Après ces dernières rencontres, le poète va s'assagir et se remettre en question en signant la très belle ballade des menus propos. Jean Teulé a réalisé un ouvrage très complexe et très documenté. Il a su mélanger la vie de François Villon aux travers de ses poèmes avec certains passages romancés pour nous conter la fabuleuse aventure de l'homme qui deviendra ensuite un modèle pour tout artiste décalé et assoiffé de liberté.

Note : 17/20

dimanche 15 mars 2009

Conscience animale

Conscience animale est le premier roman de Franck Thilliez. Cet ouvrage n'est plus édité actuellement et il devient très difficile de se le procurer.

Présentation de l'éditeur :
Et si se terrait en chacun de nous une animalité sanguinaire ? Et s'il était possible par un sacrifice bien mené de la réveiller ? Et si un homme avait précisément en tête d'user de ce savoir secret pour mettre en place une gigantesque entreprise assassine ? C'est dans le tourbillon de tous ces " si " que vont être aspirés Warren, père de famille presque ordinaire, Sharko, inspecteur tenace et téméraire, Moulin, jeune recrue faisant ses premières armes, et Neil, linguiste pour le moins singulier. Nouant leur destin dans une enquête balisée par le sang et la cruauté, ils devront affronter l'impensable pour réaliser l'impossible. Mais quel sera le coût de cet impossible ?

Conscience animale est la première enquête de l'inspecteur Sharko. En effet, ce personnage est récurrent chez l'auteur puisqu'il deviendra commissaire dans Train d'Enfer pour Ange Rouge et Deuils de Miel. Même si la trame rappelle sans nul doute ses autres romans, son style a bien changé par contre. Des phrases longues, des exagérations au niveau du nombre d'adjectifs utilisés et beaucoup de métaphores peuplent le texte. Il en fait un peu trop mais ça ne gêne pas vraiment. Le principal atout de cet auteur c'est qu'il nous plonge à chaque fois dans de nouvelles phobies. Après les anophèles de Deuils de miel, quelques araignées vont vous grimper dessus tout au long de cette lecture.

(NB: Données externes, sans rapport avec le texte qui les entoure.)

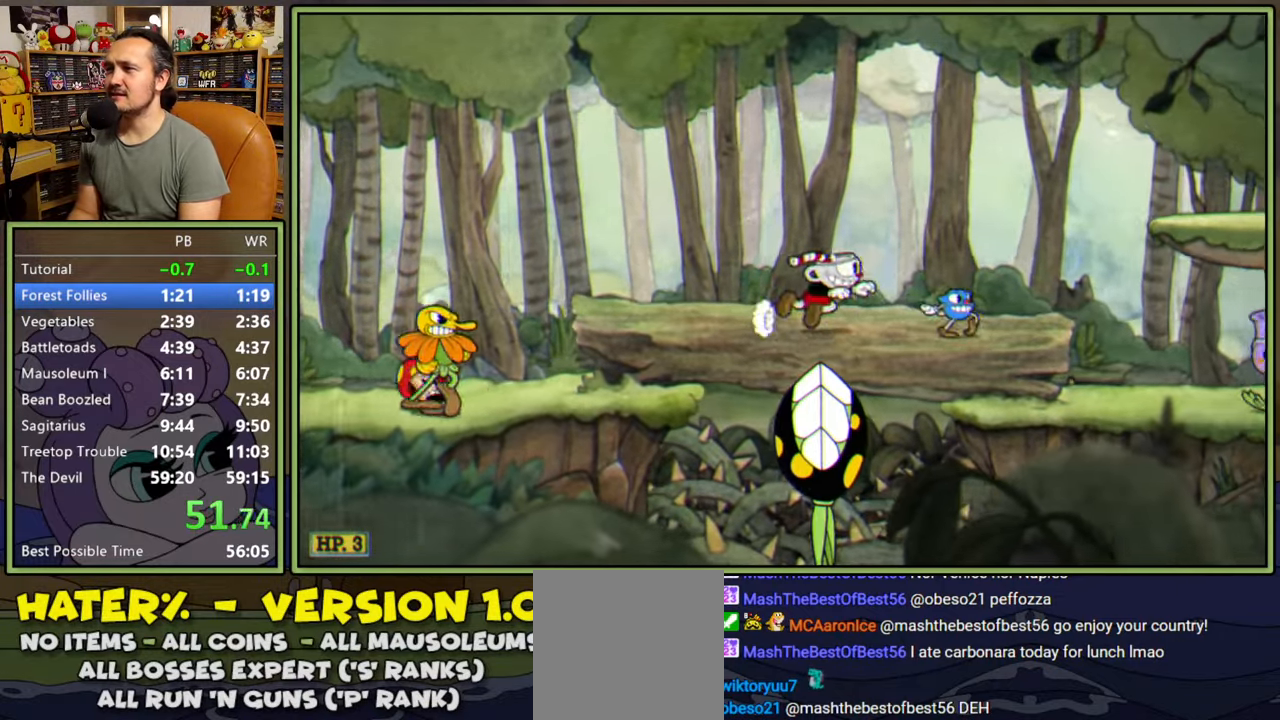
{"buttons": ["DPAD_RIGHT"], "right_stick": "center", "events": [[67, "Y", "up"], [200, "A", "down"], [217, "DPAD_RIGHT", "down"], [333, "Y", "down"], [383, "A", "up"], [483, "Y", "up"]]}
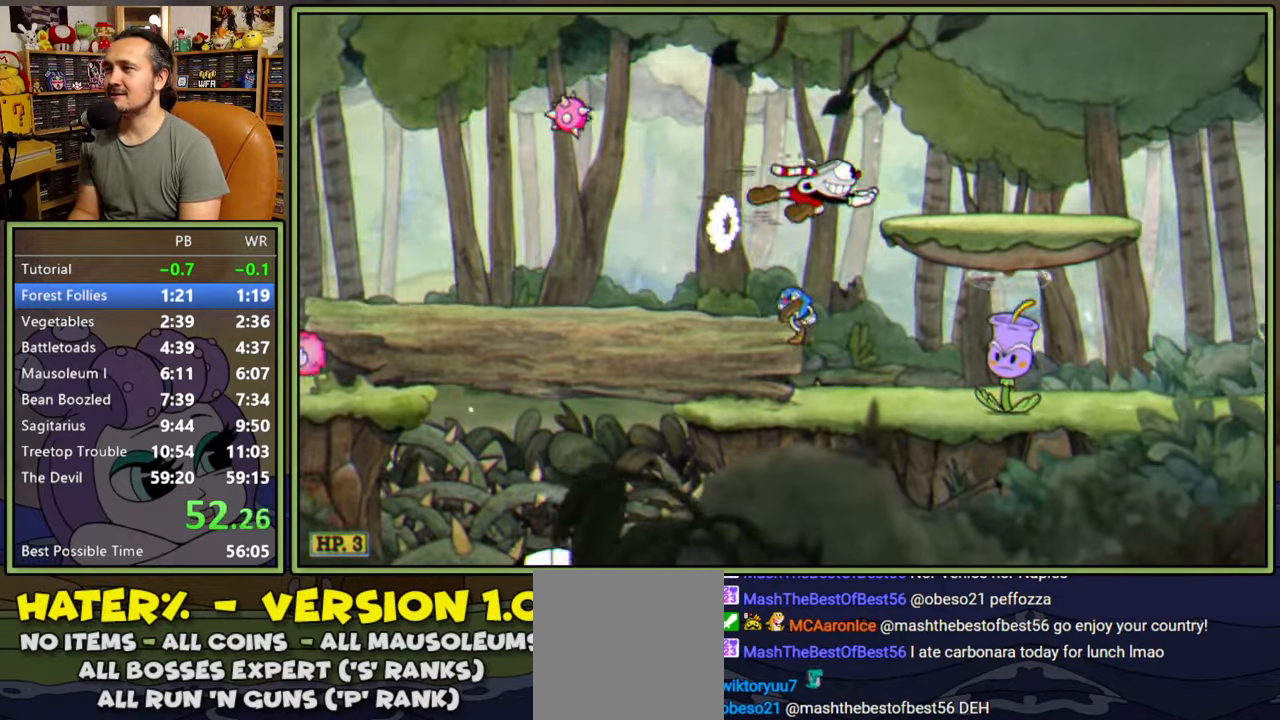
{"buttons": ["DPAD_RIGHT"], "right_stick": "center", "events": [[150, "DPAD_RIGHT", "up"], [200, "DPAD_RIGHT", "down"], [217, "Y", "down"], [467, "Y", "up"]]}
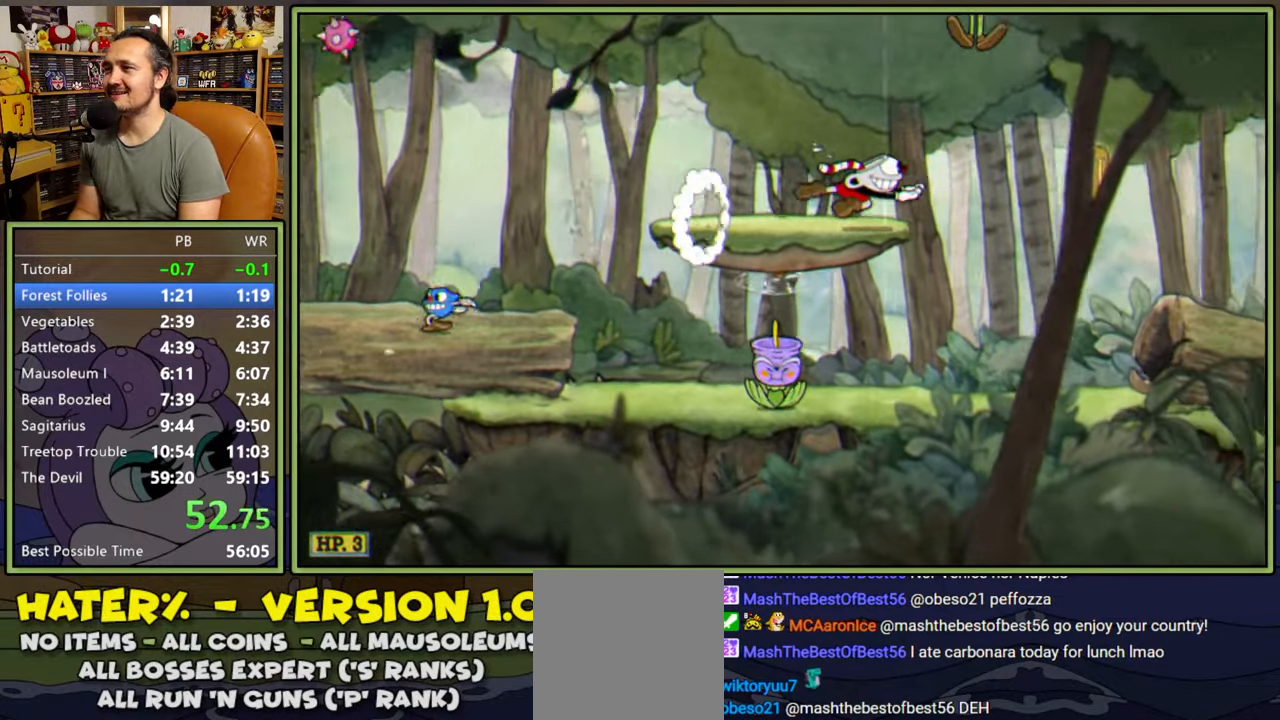
{"buttons": ["DPAD_RIGHT"], "right_stick": "center", "events": [[50, "A", "down"], [83, "Y", "down"], [183, "A", "up"], [233, "Y", "up"]]}
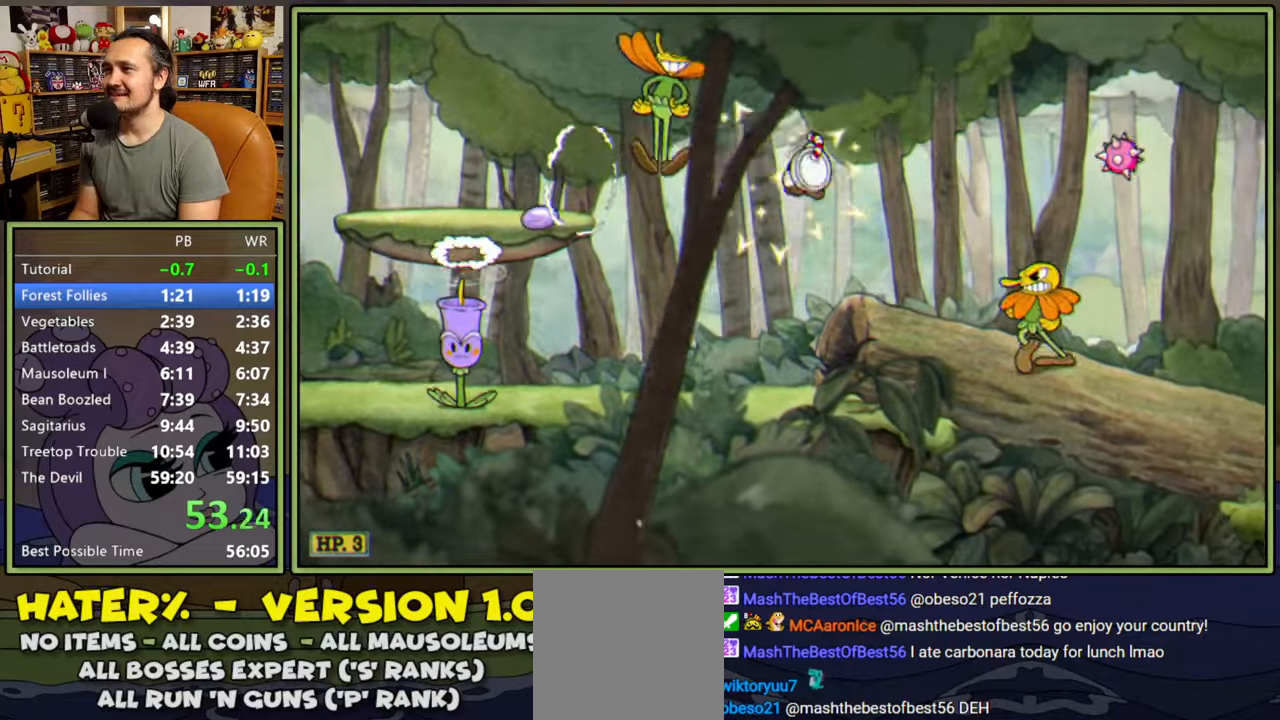
{"buttons": ["Y", "DPAD_RIGHT"], "right_stick": "center", "events": [[167, "A", "down"], [367, "A", "up"], [450, "Y", "down"]]}
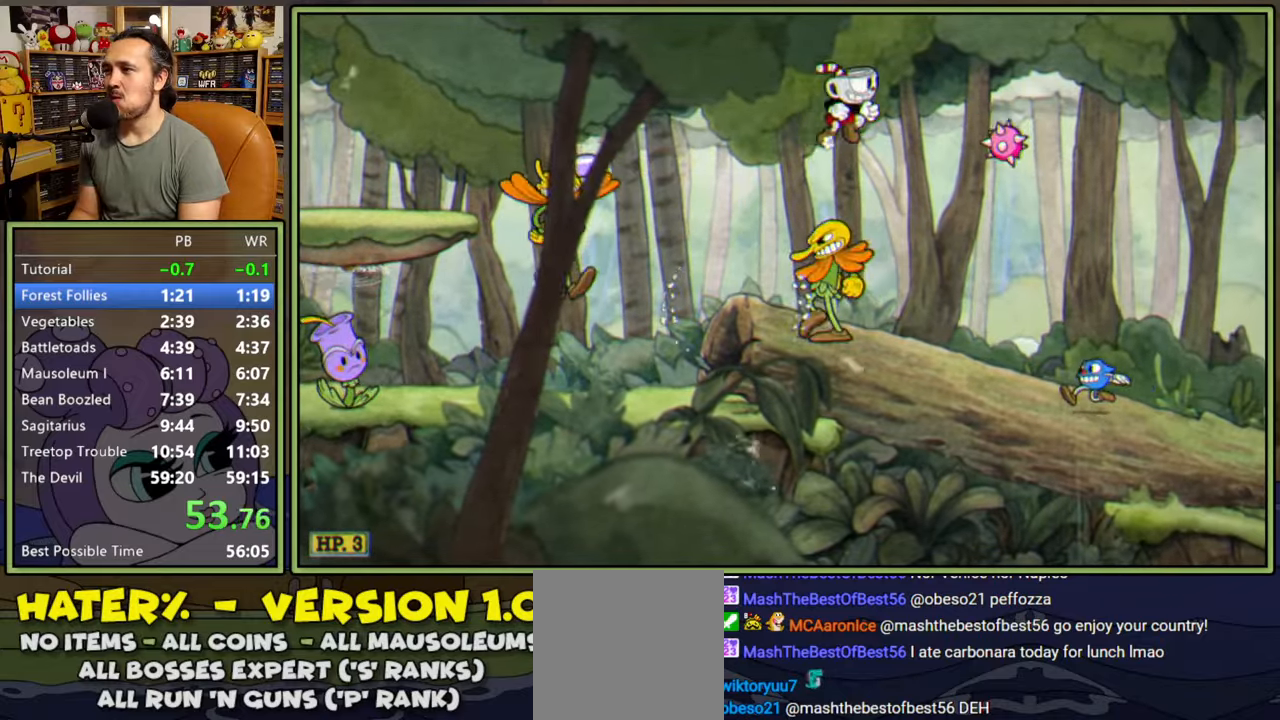
{"buttons": ["DPAD_RIGHT"], "right_stick": "center", "events": [[83, "Y", "up"]]}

les courbes douceâtres d'un soleil rouge anormalement surdimensionné

Franck Thilliez a ce don de nous terrifier et de flirter avec les limites de l'insoutenable. Violence, phobie, dégoût ... l'auteur semble mener une quête de l'étrange, du bizarre et de l'interdit. Une sorte de recherche de l'extrême ? Le snuff movie avec TEAR, l'empalement avec La chambre des morts, les freaks avec L'anneau de Moebius ... rien ne l'arrête et il n'épargne personne. Si je devais le comparer à un réalisateur de cinéma, je pense que David Cronenberg et son obsession pour la chair humaine s'en approcherait le plus. Ici, l'inspecteur va devoir se battre contre les consciences animales d'une bande organisée de tueurs sanguinaires. Accrochez-vous ... en espérant que vous n'aillez pas peur du noir !

C'est la société, l'évolution, la science, qui ont anesthésié cette conscience animale ...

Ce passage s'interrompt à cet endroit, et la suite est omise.